_Exercise brief_: Transcribe verbatim the portion of the text on kernel slab cache functions starting at "SLAB_HWCACHE_ALIGN" and ending at "through the constructor.".

Table 1. Partial list of options for kmem_cache_create (as specified in flags)
Option
Description
SLAB_RED_ZONE
Insert markers at header and trailer of the object to support checking of buffer overruns.
SLAB_POISON
Fill a slab with a known pattern to allow monitoring of objects in the cache (objects owned by the cache, but modified externally).
SLAB_HWCACHE_ALIGN
Specify that the objects in this cache must be aligned to the hardware cachline.
The ctor and dtor arguments define an optional object constructor and deconstructor. The constructor and deconstructor are callback functions provided by the user. When a new object is allocated from the cache, it can be initialized through the constructor.
After the cache is created, its reference is returned by the kmem_cache_create function. Note that this function allocates no memory to the cache. Instead, when attempts are made to allocate objects from the cache (when it's initially empty), memory is allocated to it through a refill operation. This same operation is used to add memory to the cache when all its objects are consumed.
kmem_cache_destroy
Kernel function kmem_cache_destroy is used to destroy a cache. This call is performed by kernel modules when they are unloaded. The cache must be empty before this function is called.
void kmem_cache_destroy( struct kmem_cache *cachep );
kmem_cache_alloc
To allocate an object from a named cache, the kmem_cache_alloc function is used. The caller provides the cache from which to allocate an object and a set of flags:
void kmem_cache_alloc( struct kmem_cache *cachep, gfp_t flags );
This function returns an object from the cache. Note that if the cache is currently empty, this function may invoke cache_alloc_refill to add memory to the cache. The flag options for kmem_cache_alloc are the same as those for kmalloc. Table 2 provides a partial list of the flag options.
Table 2. Flag options for the kmem_cache_alloc and kmalloc kernel functions
Flag
Description
GFP_USER
Allocate memory for a User (this call may sleep).
GFP_KERNEL
Allocate memory from kernel RAM (this call may sleep).
GFP_ATOMIC
Force no-sleep on this call (useful for interrupt handlers).
GFP_HIGHUSER
Allocate from high memory.

Slab allocation for NUMA
For Non-Uniform Memory Access (NUMA) architectures, the allocation function for a specified node is kmem_cache_alloc_node.
kmem_cache_zalloc
The kernel function kmem_cache_zalloc is similar to kmem_cache_alloc, except that it performs a memset of the object to clear it out prior to returning the object to the caller.
kmem_cache_free
To free an object back to the slab, the kmem_cache_free is used. The caller provides the cache reference and the object to be freed.

_Record set_:
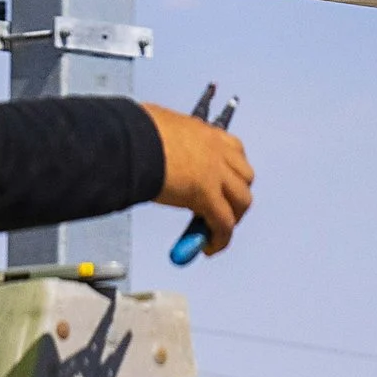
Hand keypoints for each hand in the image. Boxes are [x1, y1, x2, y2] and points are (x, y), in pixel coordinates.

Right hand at [143, 102, 253, 255]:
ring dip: (232, 217)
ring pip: (242, 200)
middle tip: (220, 210)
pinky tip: (209, 248)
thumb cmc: (135, 132)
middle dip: (236, 195)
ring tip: (215, 232)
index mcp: (204, 131)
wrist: (131, 141)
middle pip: (244, 177)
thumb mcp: (158, 128)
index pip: (233, 150)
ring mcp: (216, 173)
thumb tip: (150, 152)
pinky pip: (224, 224)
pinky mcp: (208, 195)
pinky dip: (220, 239)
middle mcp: (216, 150)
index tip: (221, 183)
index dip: (230, 170)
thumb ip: (163, 141)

_Answer space_:
SLAB_HWCACHE_ALIGN
Specify that the objects in this cache must be aligned to the hardware cachline.
The ctor and dtor arguments define an optional object constructor and deconstructor. The constructor and deconstructor are callback functions provided by the user. When a new object is allocated from the cache, it can be initialized through the constructor.